_What to do:_ Look through the listing below and pick out each line that contains the word "from". Copy those lines, and count capital and small letters as different.
═════ Record extracts ═════
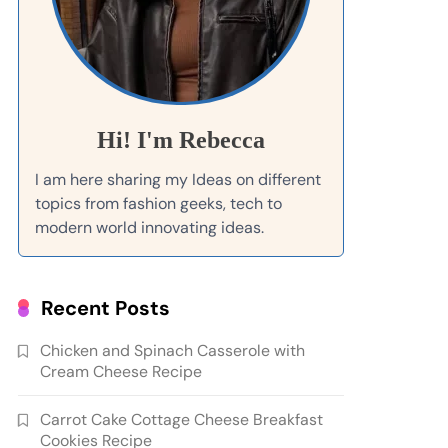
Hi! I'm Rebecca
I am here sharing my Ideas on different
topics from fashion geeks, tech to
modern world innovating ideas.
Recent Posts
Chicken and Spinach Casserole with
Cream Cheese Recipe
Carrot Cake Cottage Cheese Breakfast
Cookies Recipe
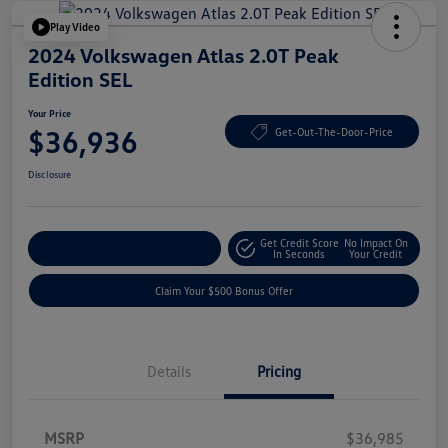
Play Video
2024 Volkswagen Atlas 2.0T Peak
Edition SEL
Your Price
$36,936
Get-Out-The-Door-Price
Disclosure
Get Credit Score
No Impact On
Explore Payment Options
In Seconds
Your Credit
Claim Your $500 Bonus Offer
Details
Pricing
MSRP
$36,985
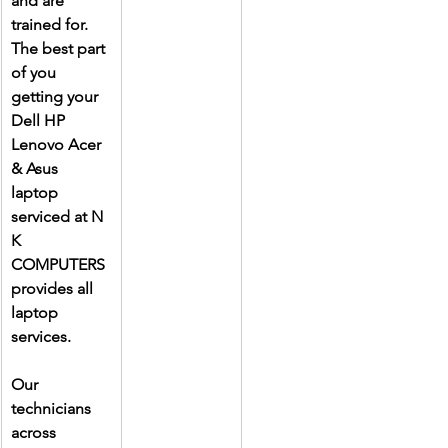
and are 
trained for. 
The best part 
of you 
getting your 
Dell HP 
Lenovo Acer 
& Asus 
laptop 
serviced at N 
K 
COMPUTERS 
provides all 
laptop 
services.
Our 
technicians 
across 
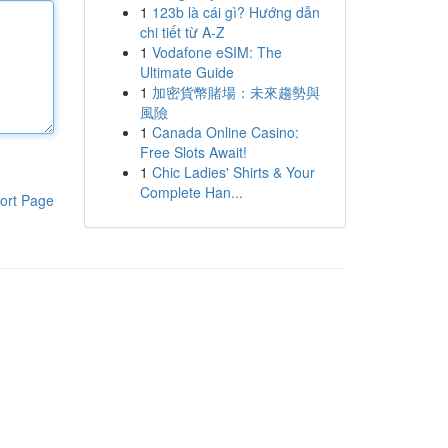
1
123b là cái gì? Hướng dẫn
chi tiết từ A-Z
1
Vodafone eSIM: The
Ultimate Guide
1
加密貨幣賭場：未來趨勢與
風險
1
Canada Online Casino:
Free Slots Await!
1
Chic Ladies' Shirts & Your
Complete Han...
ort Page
═════
═════ Record extracts ═════
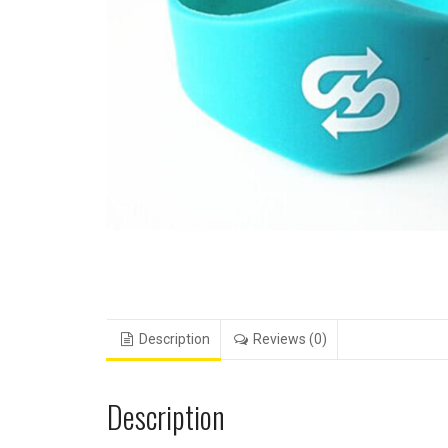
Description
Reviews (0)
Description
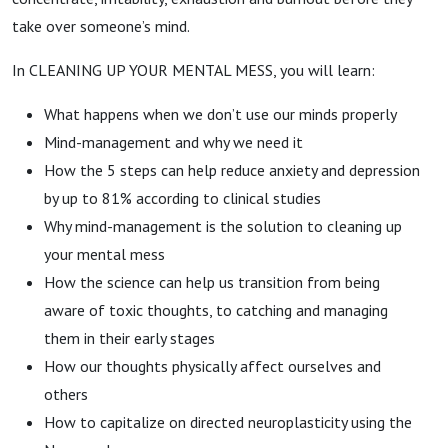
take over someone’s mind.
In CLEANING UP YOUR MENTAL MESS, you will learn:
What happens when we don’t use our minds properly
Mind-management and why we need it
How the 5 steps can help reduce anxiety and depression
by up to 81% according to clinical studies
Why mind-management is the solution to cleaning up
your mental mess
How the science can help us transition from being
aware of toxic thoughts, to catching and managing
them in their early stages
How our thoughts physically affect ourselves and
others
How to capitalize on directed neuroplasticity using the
═════
_Written solution:_
topics from fashion geeks, tech to
How the science can help us transition from being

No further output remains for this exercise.